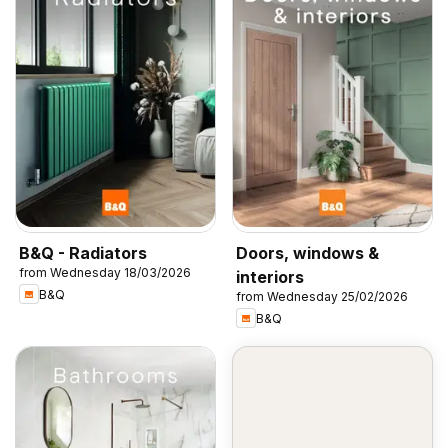
B&Q - Radiators
Doors, windows &
from Wednesday 18/03/2026
interiors
B&Q
from Wednesday 25/02/2026
B&Q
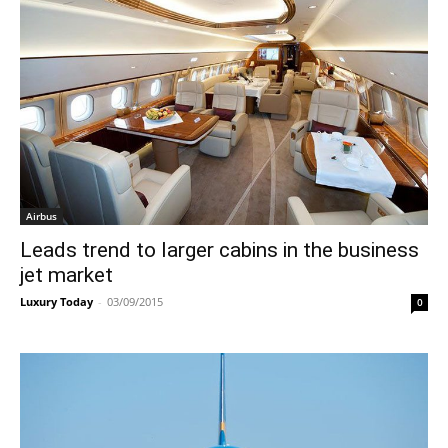
Airbus
Leads trend to larger cabins in the business
jet market
Luxury Today
-
03/09/2015
0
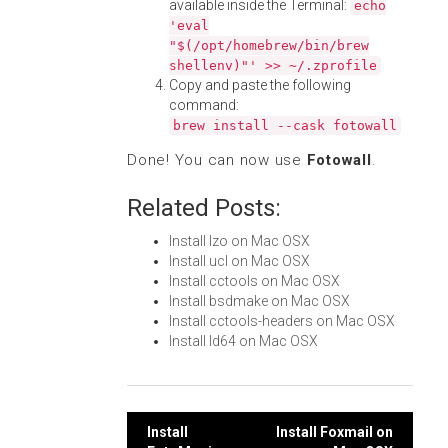
available inside the Terminal:
echo
'eval
"$(/opt/homebrew/bin/brew
shellenv)"' >> ~/.zprofile
Copy and paste the following
command:
brew install --cask fotowall
Done! You can now use
Fotowall
.
Related Posts:
Install lzo on Mac OSX
Install ucl on Mac OSX
Install cctools on Mac OSX
Install bsdmake on Mac OSX
Install cctools-headers on Mac OSX
Install ld64 on Mac OSX
Post
Install
Install Foxmail on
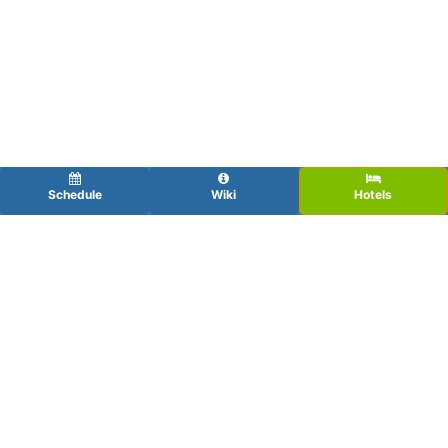
Schedule
Wiki
Hotels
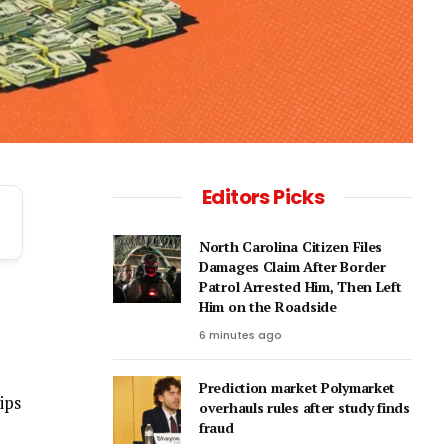
Editors Picks
North Carolina Citizen Files
Damages Claim After Border
Patrol Arrested Him, Then Left
Him on the Roadside
6 minutes ago
Prediction market Polymarket
ips
overhauls rules after study finds
fraud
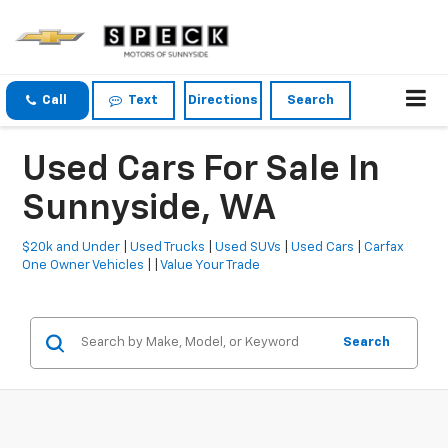
Call
Text
Directions
Search
Used Cars For Sale In
Sunnyside, WA
$20k and Under
|
Used Trucks
|
Used SUVs
|
Used Cars
|
Carfax
One Owner Vehicles
| |
Value Your Trade
Search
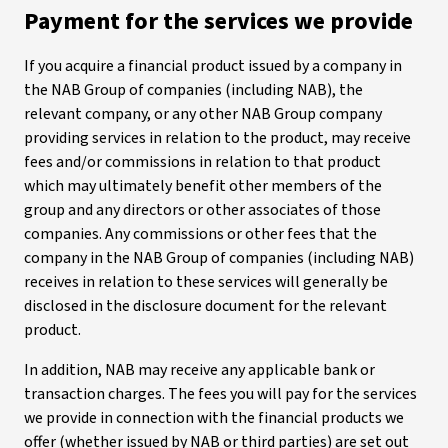
Payment for the services we provide
If you acquire a financial product issued by a company in
the NAB Group of companies (including NAB), the
relevant company, or any other NAB Group company
providing services in relation to the product, may receive
fees and/or commissions in relation to that product
which may ultimately benefit other members of the
group and any directors or other associates of those
companies. Any commissions or other fees that the
company in the NAB Group of companies (including NAB)
receives in relation to these services will generally be
disclosed in the disclosure document for the relevant
product.
In addition, NAB may receive any applicable bank or
transaction charges. The fees you will pay for the services
we provide in connection with the financial products we
offer (whether issued by NAB or third parties) are set out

> _How to complete this task_
How many of the lines above contain the word "Used"? Reply with the number alone.

> _Result of the exercise_
4